The downward trend in the fortunes of the Naira last month is expected to persist this month even as the nation’s external reserves is expected to trend below $34 billion for the first time since September 2017.
Last month, the external reserves fell for the ninth consecutive months, shedding N1.135 billion.
According to the Central Bank of Nigeria (CBN) the reserves fell to $35.164 billion on March 31st from $36.299 billion on February 28th, indicating month-on-month (MoM) decline of 3.1 percent or a reduction by $1.135 billion.
The Year-to-Date (YtD) decline extended to 8.9 percent or $3.41 billion from $38.595 billion on December 31st 2019.
The decline in the reserves worsened last week as the Week-on-Week (WoW) decline rose sharply by 43 percent to $614 million, the highest since October last year.
Data from the apex bank showed that the reserves dropped to $34.976 billion on Thursday April 02, 2020.
The downward trend in the reserves is driven by offshore investors pulling out of the nation’s fixed income market, especially treasury bills, due to fear of naira devaluation and the general flight to safety amongst the international investing community, leading to massive outflow of foreign portfolio investments (FPI) from emerging markets.
In addition to the above is the sharp decline in the price of crude oil, which accounts for about 90 percent of the nation’s foreign exchange earnings.
The price of Light Crude, the nation’s crude oil grade, on Thursday last week, at $21.41 per barrel, was 60 percent lower from $53.76 per barrel on February 28th, though it had recovered by close of trading the next day.
While the price of crude oil spiked on Friday, with the Light Crude rising to $28.54 per barrel, owing to announcement of possible OPEC meeting to discuss cut in output, the outlook for prices remain uncertain in view of low demand occasioned by the impact of the COVID-19 pandemic.
Hence, with oil prices expected to remain low in the short term, and foreign investors apathy to the nation’s fixed income market expected to persist this month, analysis showed that the external reserves will fall below $34 billion by the end of this month.
This will be the lowest level of the reserves since September 2017 when the reserves ended the month at $33.159 billion.
Naira depreciating is further driven by the above factors as well as the suspension of dollar sales to Bureaux De Change (BDCs) operators by the CBN two weeks ago.
The Naira depreciated significantly at the parallel market and in the Investors and Exporters (I&E) window last week.
The local currency lost N12 at the parallel market as the market exchange rate rose to N414 per dollar on Friday from N402 the previous week.
However, depreciation was less significant at just N1.5 at the I&E window as the indicative exchange rate of the window stood at N383 per dollar on Friday as against N381.5 the previous week.

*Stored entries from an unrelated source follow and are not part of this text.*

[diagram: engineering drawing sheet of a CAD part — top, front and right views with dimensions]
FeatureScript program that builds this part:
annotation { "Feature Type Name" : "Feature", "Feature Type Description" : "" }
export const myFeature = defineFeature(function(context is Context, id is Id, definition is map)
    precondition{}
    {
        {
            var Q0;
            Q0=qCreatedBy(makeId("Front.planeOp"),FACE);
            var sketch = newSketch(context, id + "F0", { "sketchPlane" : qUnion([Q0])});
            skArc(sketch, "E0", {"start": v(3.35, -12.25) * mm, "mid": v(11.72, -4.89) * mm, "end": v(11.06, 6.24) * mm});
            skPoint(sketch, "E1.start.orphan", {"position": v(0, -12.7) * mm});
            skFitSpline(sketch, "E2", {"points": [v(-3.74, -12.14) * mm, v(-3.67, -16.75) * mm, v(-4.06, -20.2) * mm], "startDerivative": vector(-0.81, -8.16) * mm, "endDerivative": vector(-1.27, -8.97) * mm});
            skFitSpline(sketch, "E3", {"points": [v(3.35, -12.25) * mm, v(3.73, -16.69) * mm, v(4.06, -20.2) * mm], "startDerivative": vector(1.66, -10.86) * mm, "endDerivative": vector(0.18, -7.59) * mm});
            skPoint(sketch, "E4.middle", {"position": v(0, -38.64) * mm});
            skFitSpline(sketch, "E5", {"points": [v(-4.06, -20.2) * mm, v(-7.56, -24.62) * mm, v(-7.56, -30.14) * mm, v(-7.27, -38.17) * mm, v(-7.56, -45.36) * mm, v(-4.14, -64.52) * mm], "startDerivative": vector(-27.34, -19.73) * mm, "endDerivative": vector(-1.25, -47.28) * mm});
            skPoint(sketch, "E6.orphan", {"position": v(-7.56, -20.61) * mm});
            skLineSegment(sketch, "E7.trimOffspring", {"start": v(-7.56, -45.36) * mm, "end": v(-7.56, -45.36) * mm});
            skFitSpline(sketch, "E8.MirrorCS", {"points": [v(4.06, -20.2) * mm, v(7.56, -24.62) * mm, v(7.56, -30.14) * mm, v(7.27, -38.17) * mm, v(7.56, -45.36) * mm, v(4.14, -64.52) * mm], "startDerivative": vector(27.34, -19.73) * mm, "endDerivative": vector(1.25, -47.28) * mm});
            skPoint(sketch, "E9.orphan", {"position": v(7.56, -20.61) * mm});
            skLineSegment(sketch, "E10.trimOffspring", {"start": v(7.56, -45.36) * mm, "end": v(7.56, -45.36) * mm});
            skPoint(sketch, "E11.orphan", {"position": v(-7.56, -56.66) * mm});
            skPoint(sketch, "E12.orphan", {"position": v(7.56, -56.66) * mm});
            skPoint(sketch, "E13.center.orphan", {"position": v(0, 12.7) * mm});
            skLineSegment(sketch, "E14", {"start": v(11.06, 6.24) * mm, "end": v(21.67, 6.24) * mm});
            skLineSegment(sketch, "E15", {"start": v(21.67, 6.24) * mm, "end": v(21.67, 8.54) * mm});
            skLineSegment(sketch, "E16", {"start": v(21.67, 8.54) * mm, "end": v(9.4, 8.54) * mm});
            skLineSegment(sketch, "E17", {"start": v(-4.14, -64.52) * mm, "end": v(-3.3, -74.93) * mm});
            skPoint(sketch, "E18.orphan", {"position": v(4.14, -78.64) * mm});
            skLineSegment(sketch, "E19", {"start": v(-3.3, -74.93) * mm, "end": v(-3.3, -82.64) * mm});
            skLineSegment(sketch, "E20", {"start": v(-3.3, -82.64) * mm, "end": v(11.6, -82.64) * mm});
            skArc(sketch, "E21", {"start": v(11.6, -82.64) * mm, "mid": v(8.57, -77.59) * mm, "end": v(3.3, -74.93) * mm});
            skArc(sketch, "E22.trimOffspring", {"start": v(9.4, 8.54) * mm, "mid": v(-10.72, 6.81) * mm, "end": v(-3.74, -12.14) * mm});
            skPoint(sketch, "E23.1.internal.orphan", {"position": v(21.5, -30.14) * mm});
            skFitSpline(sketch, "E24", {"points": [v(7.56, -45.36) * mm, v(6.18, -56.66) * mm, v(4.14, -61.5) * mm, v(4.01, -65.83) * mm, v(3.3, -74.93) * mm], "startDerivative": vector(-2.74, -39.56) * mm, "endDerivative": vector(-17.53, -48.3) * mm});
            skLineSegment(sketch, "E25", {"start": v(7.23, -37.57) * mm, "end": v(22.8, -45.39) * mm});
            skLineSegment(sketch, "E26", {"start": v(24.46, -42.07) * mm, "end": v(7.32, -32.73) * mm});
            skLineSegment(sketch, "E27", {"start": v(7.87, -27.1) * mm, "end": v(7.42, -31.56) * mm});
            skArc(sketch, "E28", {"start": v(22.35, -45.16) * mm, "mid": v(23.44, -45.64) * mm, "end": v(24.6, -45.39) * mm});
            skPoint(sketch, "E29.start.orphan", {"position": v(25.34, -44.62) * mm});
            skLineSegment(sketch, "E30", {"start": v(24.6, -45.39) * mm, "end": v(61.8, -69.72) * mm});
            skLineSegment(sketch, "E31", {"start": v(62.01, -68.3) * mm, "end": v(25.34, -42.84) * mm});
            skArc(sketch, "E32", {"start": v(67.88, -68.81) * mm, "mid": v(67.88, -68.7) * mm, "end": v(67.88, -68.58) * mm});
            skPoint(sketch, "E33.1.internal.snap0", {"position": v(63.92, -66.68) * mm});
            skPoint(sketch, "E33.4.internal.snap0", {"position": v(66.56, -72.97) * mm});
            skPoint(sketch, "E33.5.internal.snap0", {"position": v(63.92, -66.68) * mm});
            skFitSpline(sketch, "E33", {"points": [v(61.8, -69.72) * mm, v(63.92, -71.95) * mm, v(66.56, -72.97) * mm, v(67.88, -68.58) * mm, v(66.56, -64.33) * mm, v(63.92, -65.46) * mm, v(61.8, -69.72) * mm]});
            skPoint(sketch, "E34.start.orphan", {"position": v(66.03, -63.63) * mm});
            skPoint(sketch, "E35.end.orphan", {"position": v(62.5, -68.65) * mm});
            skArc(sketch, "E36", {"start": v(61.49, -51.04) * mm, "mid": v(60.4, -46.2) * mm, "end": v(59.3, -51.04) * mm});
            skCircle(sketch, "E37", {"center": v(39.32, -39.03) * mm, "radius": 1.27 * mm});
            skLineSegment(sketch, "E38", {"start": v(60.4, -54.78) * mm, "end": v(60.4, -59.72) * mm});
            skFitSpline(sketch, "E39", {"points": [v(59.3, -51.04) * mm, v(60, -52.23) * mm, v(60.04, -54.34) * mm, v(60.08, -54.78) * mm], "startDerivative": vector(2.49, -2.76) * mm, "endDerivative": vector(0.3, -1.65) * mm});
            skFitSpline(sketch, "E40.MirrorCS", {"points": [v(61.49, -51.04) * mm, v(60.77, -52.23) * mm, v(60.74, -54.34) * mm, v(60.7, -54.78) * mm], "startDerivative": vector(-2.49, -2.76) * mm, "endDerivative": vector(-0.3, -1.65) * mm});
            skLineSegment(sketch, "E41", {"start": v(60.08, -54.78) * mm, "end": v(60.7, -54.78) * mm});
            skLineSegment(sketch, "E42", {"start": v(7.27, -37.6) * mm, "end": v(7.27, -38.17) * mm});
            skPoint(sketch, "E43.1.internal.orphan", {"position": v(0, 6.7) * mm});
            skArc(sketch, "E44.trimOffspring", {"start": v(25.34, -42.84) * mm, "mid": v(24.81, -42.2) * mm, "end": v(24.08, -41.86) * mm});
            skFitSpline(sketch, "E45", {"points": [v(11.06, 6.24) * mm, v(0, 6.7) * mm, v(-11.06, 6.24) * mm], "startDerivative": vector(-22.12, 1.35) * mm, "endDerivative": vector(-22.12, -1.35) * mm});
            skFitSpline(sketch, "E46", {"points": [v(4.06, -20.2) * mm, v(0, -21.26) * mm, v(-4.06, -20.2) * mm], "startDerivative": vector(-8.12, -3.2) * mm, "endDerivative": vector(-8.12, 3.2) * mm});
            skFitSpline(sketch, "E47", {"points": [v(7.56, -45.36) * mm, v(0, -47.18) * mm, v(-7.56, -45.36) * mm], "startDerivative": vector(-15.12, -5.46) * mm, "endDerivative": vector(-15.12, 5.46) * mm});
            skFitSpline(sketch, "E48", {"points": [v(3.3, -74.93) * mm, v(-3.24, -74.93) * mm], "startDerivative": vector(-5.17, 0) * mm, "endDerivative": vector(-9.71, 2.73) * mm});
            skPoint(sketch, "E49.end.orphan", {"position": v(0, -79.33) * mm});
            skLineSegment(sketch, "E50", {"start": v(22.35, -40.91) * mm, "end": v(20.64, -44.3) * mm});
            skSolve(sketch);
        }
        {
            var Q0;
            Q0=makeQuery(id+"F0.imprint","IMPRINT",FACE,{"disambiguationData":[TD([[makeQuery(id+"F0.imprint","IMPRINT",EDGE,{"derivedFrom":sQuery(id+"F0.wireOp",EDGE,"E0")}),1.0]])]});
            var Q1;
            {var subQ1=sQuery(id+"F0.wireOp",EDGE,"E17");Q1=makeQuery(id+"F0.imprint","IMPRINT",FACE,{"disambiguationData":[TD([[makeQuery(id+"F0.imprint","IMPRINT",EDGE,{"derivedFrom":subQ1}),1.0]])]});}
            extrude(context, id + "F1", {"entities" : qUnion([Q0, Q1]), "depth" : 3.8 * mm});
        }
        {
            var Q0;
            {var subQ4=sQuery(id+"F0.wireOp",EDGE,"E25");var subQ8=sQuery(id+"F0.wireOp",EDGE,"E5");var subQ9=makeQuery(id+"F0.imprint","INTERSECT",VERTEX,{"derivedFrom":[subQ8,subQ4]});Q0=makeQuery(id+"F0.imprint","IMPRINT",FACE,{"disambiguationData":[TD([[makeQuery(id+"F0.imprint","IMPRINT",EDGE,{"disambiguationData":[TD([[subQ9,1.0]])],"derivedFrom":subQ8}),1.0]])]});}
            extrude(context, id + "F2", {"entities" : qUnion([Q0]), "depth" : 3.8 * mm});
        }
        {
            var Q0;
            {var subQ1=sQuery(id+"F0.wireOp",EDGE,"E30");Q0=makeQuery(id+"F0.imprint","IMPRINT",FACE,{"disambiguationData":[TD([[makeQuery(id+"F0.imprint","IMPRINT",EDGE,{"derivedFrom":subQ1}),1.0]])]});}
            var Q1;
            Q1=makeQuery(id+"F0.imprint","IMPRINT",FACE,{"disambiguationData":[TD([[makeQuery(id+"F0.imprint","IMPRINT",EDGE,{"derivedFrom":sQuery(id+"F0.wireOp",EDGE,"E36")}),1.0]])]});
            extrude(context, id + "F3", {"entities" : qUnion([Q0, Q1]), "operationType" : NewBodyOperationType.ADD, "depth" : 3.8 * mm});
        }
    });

Some market observers believe the naira will depreciate further this week citing continued low oil prices and impact of COVID-19 on global economic activities.
“In the new week, we expect depreciation of the Naira against the dollars across the market segments amid lower crude oil prices,” said analysts at Cowry Assets Management Limited.
Making similar projections, analysts at United Capital Plc said: “We expect the CBN to maintain its external reserves defensive strategies.
Also, in the medium term, we expect pressure on forex rates to continue as the global economic instability continues to hammer Nigeria’s oil earnings.”
On their part analysts at Cordros Capital said: “While we acknowledge that the currency remains under pressure, we believe the CBN’s forex rate alignment and convergence is a laudable move, which should ease pressures on the balance of payment and curtail speculative attacks on the naira.
Notwithstanding, the size of the recent adjustment might not be substantial enough to buy the CBN enough time before an official devaluation.”